### TASK GOAL:
Copy word for word the portion of the ranged-attacks passage below that begins with the words containing "The first rule" and ends with "the game’s foundation.".

### PASSAGE FOR REVIEW:

================================

Fifth edition skips a few rules that made ranged attacks a bit less attractive in past editions.

  • Arrows shot into melee used to suffer a chance of hitting allies.
  • Ranged attacks used to lack a damage bonus based on Dexterity to match the damage bonus melee attacks gained from Strength.
  • To overcome resistance to magic weapons, attackers used to need magic ammunition rather than a magic bow.

The first rule deserves to stay on the scrap heap. Hitting allies hardly feels heroic and the risk creates bad feelings between archers and melee attackers. No one wants to shut down their ranger once the barbarian reaches melee.

As for the second rule, D&D’s math rests on damage bonuses based on Strength or Dexterity. Removing the Dexterity plus for ranged weapon damage would crack the game’s foundation.

================================

### DATA TO EXAMINE:
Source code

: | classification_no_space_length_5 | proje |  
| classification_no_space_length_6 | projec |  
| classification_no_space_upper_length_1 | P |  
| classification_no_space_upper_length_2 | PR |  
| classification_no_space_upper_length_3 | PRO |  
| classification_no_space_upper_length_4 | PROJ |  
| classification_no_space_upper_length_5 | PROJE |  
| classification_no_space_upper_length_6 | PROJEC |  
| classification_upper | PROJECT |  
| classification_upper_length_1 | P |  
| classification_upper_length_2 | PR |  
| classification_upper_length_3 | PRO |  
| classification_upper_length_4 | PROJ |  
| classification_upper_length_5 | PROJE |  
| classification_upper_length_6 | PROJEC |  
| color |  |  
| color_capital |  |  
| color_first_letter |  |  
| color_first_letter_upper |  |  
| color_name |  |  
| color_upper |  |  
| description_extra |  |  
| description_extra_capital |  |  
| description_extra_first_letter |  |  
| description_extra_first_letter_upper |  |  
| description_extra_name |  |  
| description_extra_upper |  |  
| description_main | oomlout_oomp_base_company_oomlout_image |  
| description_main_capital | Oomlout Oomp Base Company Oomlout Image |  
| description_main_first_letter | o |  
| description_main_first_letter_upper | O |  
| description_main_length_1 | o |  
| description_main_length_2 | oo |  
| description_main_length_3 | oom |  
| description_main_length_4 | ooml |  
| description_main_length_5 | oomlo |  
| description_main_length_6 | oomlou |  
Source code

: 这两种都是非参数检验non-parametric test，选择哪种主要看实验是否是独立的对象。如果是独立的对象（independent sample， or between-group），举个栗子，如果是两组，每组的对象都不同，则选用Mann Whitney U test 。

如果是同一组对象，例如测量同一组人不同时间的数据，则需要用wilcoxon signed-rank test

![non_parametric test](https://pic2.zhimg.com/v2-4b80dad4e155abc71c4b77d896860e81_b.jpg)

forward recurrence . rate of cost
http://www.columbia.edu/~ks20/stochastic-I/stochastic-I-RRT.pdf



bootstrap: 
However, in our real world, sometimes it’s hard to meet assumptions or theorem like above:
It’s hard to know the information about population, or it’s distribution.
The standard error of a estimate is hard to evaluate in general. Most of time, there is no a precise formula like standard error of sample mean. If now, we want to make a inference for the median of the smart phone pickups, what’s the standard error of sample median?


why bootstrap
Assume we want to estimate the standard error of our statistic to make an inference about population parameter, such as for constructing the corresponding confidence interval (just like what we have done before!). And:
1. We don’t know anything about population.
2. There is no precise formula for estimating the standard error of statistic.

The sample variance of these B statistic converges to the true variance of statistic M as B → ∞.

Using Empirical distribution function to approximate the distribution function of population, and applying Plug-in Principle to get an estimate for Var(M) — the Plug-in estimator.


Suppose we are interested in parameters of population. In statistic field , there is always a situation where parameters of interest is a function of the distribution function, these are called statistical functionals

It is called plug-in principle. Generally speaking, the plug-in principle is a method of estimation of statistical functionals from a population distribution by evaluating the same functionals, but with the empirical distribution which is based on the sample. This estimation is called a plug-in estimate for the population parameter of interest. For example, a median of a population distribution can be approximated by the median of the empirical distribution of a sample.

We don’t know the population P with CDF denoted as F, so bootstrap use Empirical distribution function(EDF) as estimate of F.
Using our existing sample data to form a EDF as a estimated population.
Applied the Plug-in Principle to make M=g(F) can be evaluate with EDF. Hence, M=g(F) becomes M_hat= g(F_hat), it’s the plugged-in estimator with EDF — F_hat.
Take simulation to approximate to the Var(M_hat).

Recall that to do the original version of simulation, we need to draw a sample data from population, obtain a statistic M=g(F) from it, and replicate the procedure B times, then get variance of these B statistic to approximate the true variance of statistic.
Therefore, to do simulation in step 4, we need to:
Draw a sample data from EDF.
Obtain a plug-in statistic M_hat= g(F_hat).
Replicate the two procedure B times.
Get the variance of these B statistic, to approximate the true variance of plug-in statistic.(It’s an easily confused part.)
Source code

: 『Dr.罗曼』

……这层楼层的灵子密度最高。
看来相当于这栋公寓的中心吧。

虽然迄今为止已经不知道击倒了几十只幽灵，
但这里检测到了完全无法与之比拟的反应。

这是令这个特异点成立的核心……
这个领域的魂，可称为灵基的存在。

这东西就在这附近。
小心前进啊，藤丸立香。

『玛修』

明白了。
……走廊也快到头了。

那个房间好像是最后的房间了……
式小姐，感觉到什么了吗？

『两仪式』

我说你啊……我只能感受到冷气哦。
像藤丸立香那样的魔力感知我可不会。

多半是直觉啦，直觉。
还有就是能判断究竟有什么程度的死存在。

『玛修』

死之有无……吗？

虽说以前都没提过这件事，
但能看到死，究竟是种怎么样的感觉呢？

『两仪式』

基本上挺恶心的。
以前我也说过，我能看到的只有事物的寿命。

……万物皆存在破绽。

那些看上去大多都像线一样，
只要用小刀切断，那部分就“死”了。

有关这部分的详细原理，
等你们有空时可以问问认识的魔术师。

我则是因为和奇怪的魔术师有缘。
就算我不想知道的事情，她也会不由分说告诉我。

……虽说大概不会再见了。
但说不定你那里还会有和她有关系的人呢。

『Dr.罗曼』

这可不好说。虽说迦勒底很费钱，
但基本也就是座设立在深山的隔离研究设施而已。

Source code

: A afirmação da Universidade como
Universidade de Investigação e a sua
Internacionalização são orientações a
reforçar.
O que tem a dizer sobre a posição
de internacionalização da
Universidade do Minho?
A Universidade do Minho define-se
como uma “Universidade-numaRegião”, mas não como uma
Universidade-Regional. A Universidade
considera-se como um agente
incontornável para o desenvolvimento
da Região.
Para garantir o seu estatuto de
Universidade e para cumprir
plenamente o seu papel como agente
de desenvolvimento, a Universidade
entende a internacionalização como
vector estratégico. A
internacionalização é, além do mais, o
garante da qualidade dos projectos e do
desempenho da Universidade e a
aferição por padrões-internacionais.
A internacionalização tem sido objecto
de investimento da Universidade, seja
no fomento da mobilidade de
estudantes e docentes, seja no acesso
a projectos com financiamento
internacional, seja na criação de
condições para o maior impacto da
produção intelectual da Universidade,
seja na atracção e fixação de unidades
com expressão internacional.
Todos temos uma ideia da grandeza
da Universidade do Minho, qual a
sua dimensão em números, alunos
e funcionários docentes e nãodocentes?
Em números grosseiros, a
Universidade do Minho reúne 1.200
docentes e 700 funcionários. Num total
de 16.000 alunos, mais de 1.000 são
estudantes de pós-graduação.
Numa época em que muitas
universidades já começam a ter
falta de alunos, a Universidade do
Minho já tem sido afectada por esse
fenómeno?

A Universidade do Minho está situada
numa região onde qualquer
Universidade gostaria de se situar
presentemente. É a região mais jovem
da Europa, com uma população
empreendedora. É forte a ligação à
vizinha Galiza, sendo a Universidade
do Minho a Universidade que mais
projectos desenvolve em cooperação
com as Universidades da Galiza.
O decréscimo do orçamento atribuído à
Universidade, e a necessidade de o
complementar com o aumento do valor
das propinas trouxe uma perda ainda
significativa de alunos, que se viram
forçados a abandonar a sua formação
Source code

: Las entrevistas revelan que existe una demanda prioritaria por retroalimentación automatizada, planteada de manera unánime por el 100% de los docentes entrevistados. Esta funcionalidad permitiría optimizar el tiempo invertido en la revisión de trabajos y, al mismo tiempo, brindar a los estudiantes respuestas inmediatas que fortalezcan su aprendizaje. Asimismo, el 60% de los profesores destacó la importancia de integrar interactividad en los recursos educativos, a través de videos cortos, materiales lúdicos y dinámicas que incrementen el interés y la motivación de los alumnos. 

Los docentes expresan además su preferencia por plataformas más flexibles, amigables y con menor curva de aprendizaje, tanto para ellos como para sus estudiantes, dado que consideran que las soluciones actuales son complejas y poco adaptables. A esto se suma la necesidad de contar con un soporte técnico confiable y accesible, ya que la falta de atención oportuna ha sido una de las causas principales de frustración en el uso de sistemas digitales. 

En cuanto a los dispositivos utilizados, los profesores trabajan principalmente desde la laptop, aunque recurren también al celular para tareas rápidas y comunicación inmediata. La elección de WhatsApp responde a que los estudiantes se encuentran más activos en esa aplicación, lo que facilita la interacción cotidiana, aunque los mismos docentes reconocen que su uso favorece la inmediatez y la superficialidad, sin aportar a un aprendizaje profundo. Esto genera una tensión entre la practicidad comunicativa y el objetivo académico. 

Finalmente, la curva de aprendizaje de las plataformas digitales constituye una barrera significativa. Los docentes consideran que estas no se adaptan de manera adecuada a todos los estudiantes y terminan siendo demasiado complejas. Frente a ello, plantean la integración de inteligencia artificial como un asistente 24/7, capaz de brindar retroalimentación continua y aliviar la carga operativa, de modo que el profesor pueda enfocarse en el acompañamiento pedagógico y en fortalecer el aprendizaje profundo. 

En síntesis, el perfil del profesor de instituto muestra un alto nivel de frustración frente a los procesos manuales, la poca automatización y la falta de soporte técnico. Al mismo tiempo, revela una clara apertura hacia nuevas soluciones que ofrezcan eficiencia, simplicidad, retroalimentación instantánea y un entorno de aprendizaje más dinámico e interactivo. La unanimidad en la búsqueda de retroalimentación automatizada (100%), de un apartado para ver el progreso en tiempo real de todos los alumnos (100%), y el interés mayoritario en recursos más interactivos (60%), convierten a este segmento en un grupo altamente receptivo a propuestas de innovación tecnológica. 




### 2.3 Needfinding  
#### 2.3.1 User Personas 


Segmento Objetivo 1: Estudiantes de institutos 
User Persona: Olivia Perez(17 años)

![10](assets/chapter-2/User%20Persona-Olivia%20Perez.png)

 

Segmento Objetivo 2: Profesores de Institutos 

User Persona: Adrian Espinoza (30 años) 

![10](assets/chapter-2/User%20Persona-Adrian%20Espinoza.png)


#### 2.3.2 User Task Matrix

================================

### SOLUTION FOR THIS TASK:
The first rule deserves to stay on the scrap heap. Hitting allies hardly feels heroic and the risk creates bad feelings between archers and melee attackers. No one wants to shut down their ranger once the barbarian reaches melee.

As for the second rule, D&D’s math rests on damage bonuses based on Strength or Dexterity. Removing the Dexterity plus for ranged weapon damage would crack the game’s foundation.